Trecho do documento

Na semana passada, o juiz Murilo Lemos Simão revogou a prisão preventiva dos dois únicos acusados dos assassinatos e tentativas de homicídio ocorridos no interior da Fazenda Gaúcha no último dia 22 setembro, no município de Bom Jesus do Tocantins, no Pará. O gerente da fazenda, Reginaldo Aparecido Augusto e um suposto funcionário, André Santos Souza, foram acusados dos disparos que mataram Jair Cleber Alves dos Santos, Agnaldo Ribeiro Queiroz e feriram gravemente outros três trabalhadores.
André, conhecido como "Neguinho", foi preso em flagrante por tentativa de homicídio e porte ilegal de arma de fogo. Para a surpresa e indignação de todos, dois dias depois, o Juiz Murilo Lemos Simão relaxou a prisão em flagrante de Neguinho. Estranhamente, o juiz utilizou como justificativa para relaxar o flagrante, requisito inexistente em nosso sistema legal. Para justificar sua decisão o ele alegou, por exemplo, que o delegado não colheu o depoimento da vítima. Ora, não colheu porque não seria possível, pois a vítima em que Neguinho teria atirado se encontrava numa mesa de cirurgia entre a vida e a morte. Ademais, a informação sobre as mortes a baleamentos eram públicas, não havendo dúvidas sobre o ocorrido e o Código de Processo Penal Brasileiro não estabelece como requisito para manutenção de qualquer flagrante que a vítima seja ouvida pela autoridade policial. O estranho é que o magistrado ignorou o fato grave ocorrido, duas mortes e três baleamentos, e se ateve a formalidades inexistentes para justificar sua questionável decisão. Ainda que ele optasse por relaxar o flagrante, diante da gravidade dos fatos, ele poderia, de ofício, decretar as prisões preventivas dos suspeitos. Mas, o pior ainda estava por vir.

Questões a responder
(a) Segundo o texto sobre os crimes na Fazenda Gaúcha, por que o delegado não colheu o depoimento da vítima? Responda em uma a três frases.
(b) Dê prosseguimento ao texto sobre os crimes na Fazenda Gaúcha a partir da última frase apresentada.

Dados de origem
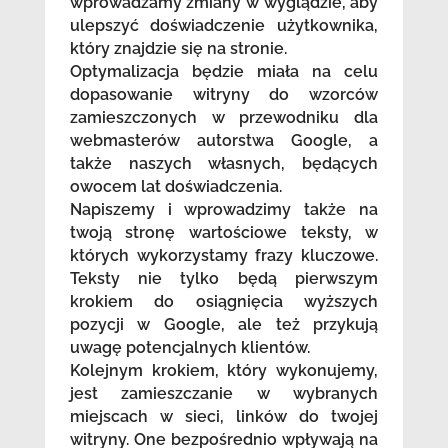
wprowadzamy zmiany w wyglądzie, aby
ulepszyć doświadczenie użytkownika,
który znajdzie się na stronie.
Optymalizacja będzie miała na celu
dopasowanie witryny do wzorców
zamieszczonych w przewodniku dla
webmasterów autorstwa Google, a
także naszych własnych, będących
owocem lat doświadczenia.
Napiszemy i wprowadzimy także na
twoją stronę wartościowe teksty, w
których wykorzystamy frazy kluczowe.
Teksty nie tylko będą pierwszym
krokiem do osiągnięcia wyższych
pozycji w Google, ale też przykują
uwagę potencjalnych klientów.
Kolejnym krokiem, który wykonujemy,
jest zamieszczanie w wybranych
miejscach w sieci, linków do twojej
witryny. One bezpośrednio wpływają na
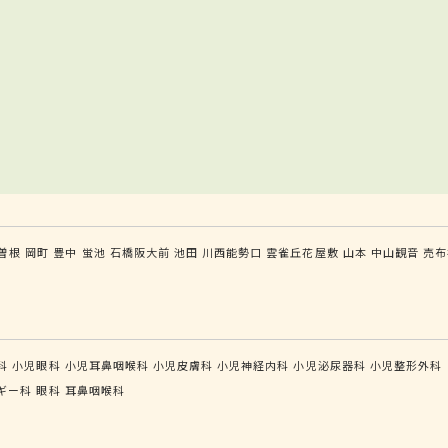
曽根
岡町
豊中
蛍池
石橋阪大前
池田
川西能勢口
雲雀丘花屋敷
山本
中山観音
売布
科
小児眼科
小児耳鼻咽喉科
小児皮膚科
小児神経内科
小児泌尿器科
小児整形外科
ギー科
眼科
耳鼻咽喉科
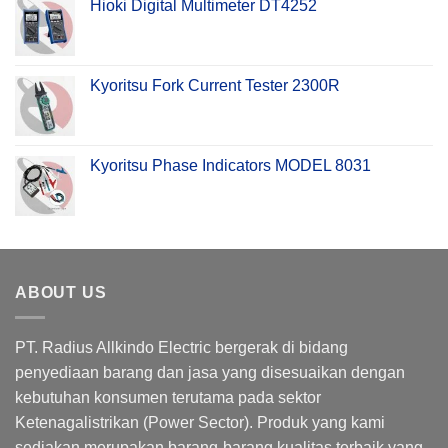
Hioki Digital Multimeter DT4252
Kyoritsu Fork Current Tester 2300R
Kyoritsu Phase Indicators MODEL 8031
ABOUT US
PT. Radius Allkindo Electric bergerak di bidang
penyediaan barang dan jasa yang disesuaikan dengan
kebutuhan konsumen terutama pada sektor
Ketenagalistrikan (Power Sector). Produk yang kami
sediakan merupakan barang-barang kualitas terbaik yang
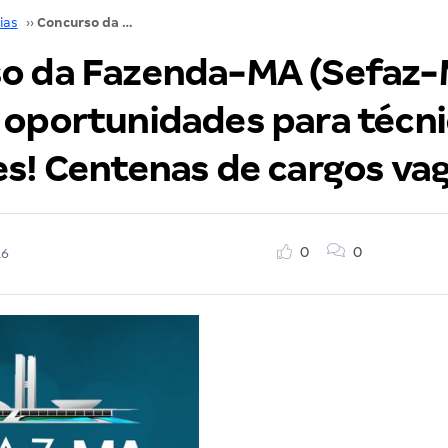
ias
››
Concurso da Fazenda-MA (Sefaz-MA) oferece oportunidades para técnicos e auditores! Centenas de cargos vagos!
o da Fazenda-MA (Sefaz-
 oportunidades para técni
es! Centenas de cargos va
0
0
16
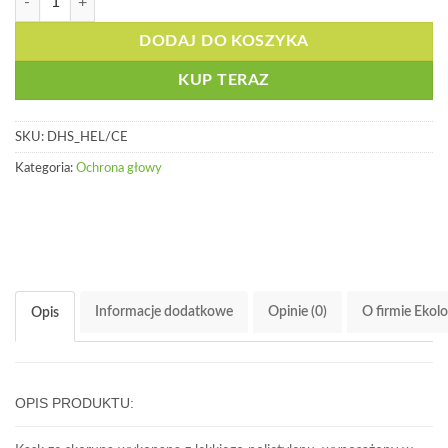
DODAJ DO KOSZYKA
KUP TERAZ
SKU:
DHS_HEL/CE
Kategoria:
Ochrona głowy
Informacje dodatkowe
Opinie (0)
O firmie Ekol
Opis
OPIS PRODUKTU:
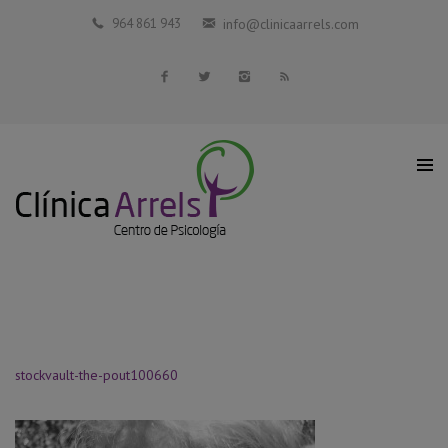
Inicio
964 861 943
info@clinicaarrels.com
La Clínica
Profesionales Colaboradores
Servicios
Blog
Contacto
stockvault-the-pout100660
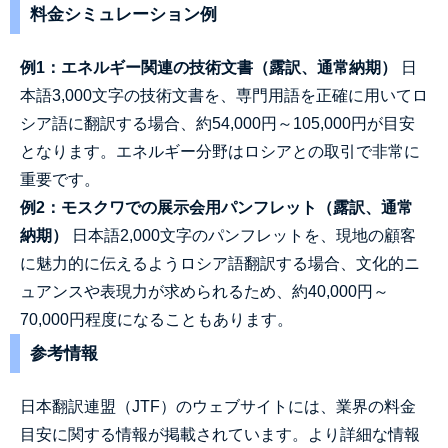
料金シミュレーション例
例1：エネルギー関連の技術文書（露訳、通常納期）
日
本語3,000文字の技術文書を、専門用語を正確に用いてロ
シア語に翻訳する場合、約54,000円～105,000円が目安
となります。エネルギー分野はロシアとの取引で非常に
重要です。
例2：モスクワでの展示会用パンフレット（露訳、通常
納期）
日本語2,000文字のパンフレットを、現地の顧客
に魅力的に伝えるようロシア語翻訳する場合、文化的ニ
ュアンスや表現力が求められるため、約40,000円～
70,000円程度になることもあります。
参考情報
日本翻訳連盟（JTF）のウェブサイトには、業界の料金
目安に関する情報が掲載されています。より詳細な情報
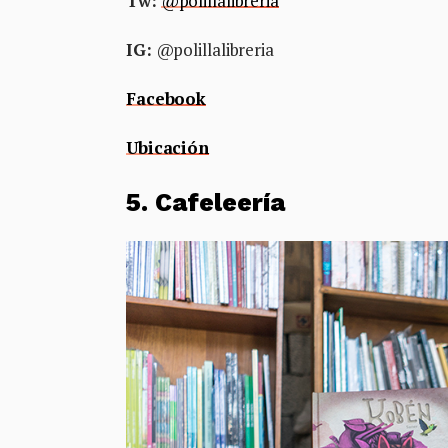
Tw:
@polillalibreria
IG:
@polillalibreria
Facebook
Ubicación
5. Cafeleería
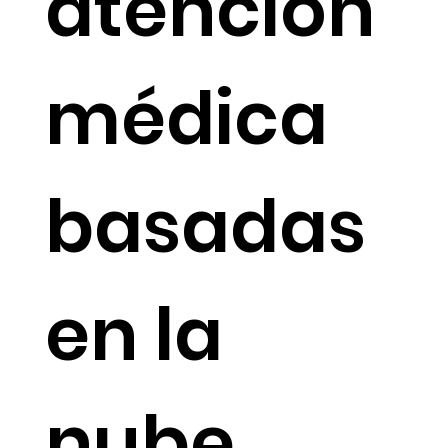
atención
médica
basadas
en la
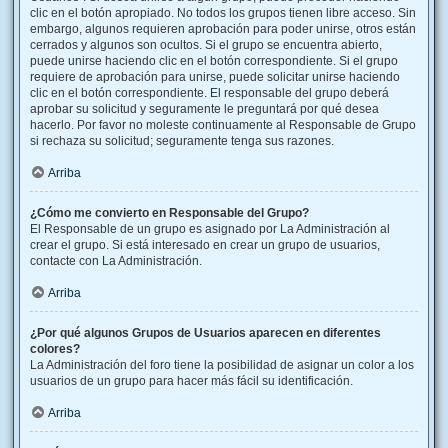
clic en el botón apropiado. No todos los grupos tienen libre acceso. Sin
embargo, algunos requieren aprobación para poder unirse, otros están
cerrados y algunos son ocultos. Si el grupo se encuentra abierto,
puede unirse haciendo clic en el botón correspondiente. Si el grupo
requiere de aprobación para unirse, puede solicitar unirse haciendo
clic en el botón correspondiente. El responsable del grupo deberá
aprobar su solicitud y seguramente le preguntará por qué desea
hacerlo. Por favor no moleste continuamente al Responsable de Grupo
si rechaza su solicitud; seguramente tenga sus razones.
Arriba
¿Cómo me convierto en Responsable del Grupo?
El Responsable de un grupo es asignado por La Administración al
crear el grupo. Si está interesado en crear un grupo de usuarios,
contacte con La Administración.
Arriba
¿Por qué algunos Grupos de Usuarios aparecen en diferentes
colores?
La Administración del foro tiene la posibilidad de asignar un color a los
usuarios de un grupo para hacer más fácil su identificación.
Arriba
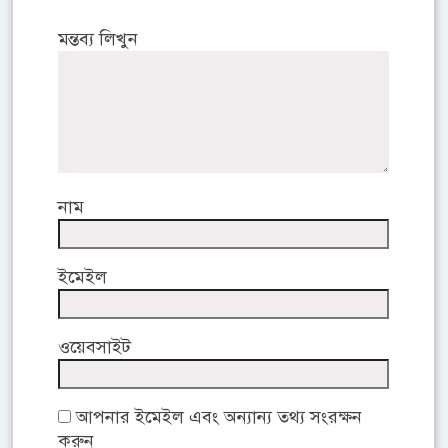
মন্তব্য লিখুন
নাম
ইমেইল
ওয়েবসাইট
আপনার ইমেইল এবং অন্যান্য তথ্য সংরক্ষন
করুন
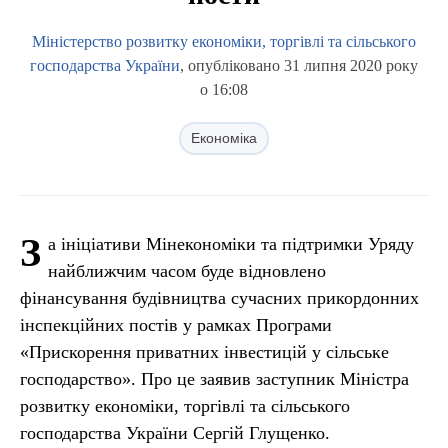
Міністерство розвитку економіки, торгівлі та сільського
господарства України
, опубліковано 31 липня 2020 року
о 16:08
Економіка
З
а ініціативи Мінекономіки та підтримки Уряду
найближчим часом буде відновлено
фінансування будівництва сучасних прикордонних
інспекційних постів у рамках Програми
«Прискорення приватних інвестицій у сільське
господарство». Про це заявив заступник Міністра
розвитку економіки, торгівлі та сільського
господарства України Сергій Глущенко.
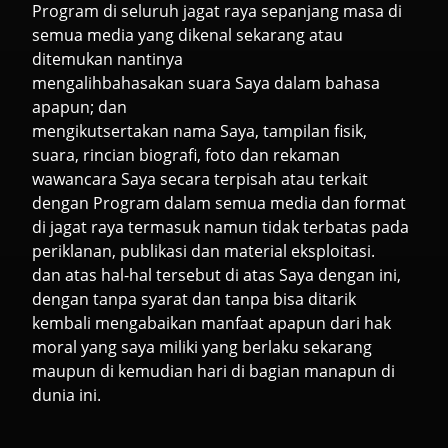
Program di seluruh jagat raya sepanjang masa di
semua media yang dikenal sekarang atau
ditemukan nantinya
mengalihbahasakan suara Saya dalam bahasa
apapun; dan
mengikutsertakan nama Saya, tampilan fisik,
suara, rincian biografi, foto dan rekaman
wawancara Saya secara terpisah atau terkait
dengan Program dalam semua media dan format
di jagat raya termasuk namun tidak terbatas pada
periklanan, publikasi dan material eksploitasi.
dan atas hal-hal tersebut di atas Saya dengan ini,
dengan tanpa syarat dan tanpa bisa ditarik
kembali mengabaikan manfaat apapun dari hak
moral yang saya miliki yang berlaku sekarang
maupun di kemudian hari di bagian manapun di
dunia ini.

Respostas
(a) O delegado não colheu o depoimento porque isso não seria possível. A vítima em que Neguinho teria atirado estava numa mesa de cirurgia, entre a vida e a morte.

(b)
Logo após os crimes, Reginaldo Aparecido, gerente da fazenda, fugiu do local. O delegado da DECA, acertadamente, requereu sua prisão preventiva e, no mesmo pedido, requereu também a prisão preventiva de Neguinho. O juiz de plantão, Dr. Jonas da Conceição, decretou a prisão dos dois acusados. Ao tomar conhecimento da decisão, o juiz Murilo Lemos Simão ficou enfurecido. Em nova decisão, proferida no último dia 30 de setembro, escandalosamente, revogou a prisão dos dois acusados. Além de fazer acusações graves contra o delegado da Deca, que cumpriu com seu papel, o juiz ainda denunciou o delegado à corregedoria de polícia, acusando-o de ter fraudado o plantão judicial. Numa decisão raivosa, o juiz foi desrespeitoso e fez várias acusações contra o delegado. O estranho nas duas decisões do magistrado é que, em nenhum momento, ele fez qualquer menção às mortes e tentativas de homicídio ocorridas contra os trabalhadores, sua preocupação nas duas decisões foi colocar os assassinos nas ruas sem se importar com o que aconteceu com as vítimas.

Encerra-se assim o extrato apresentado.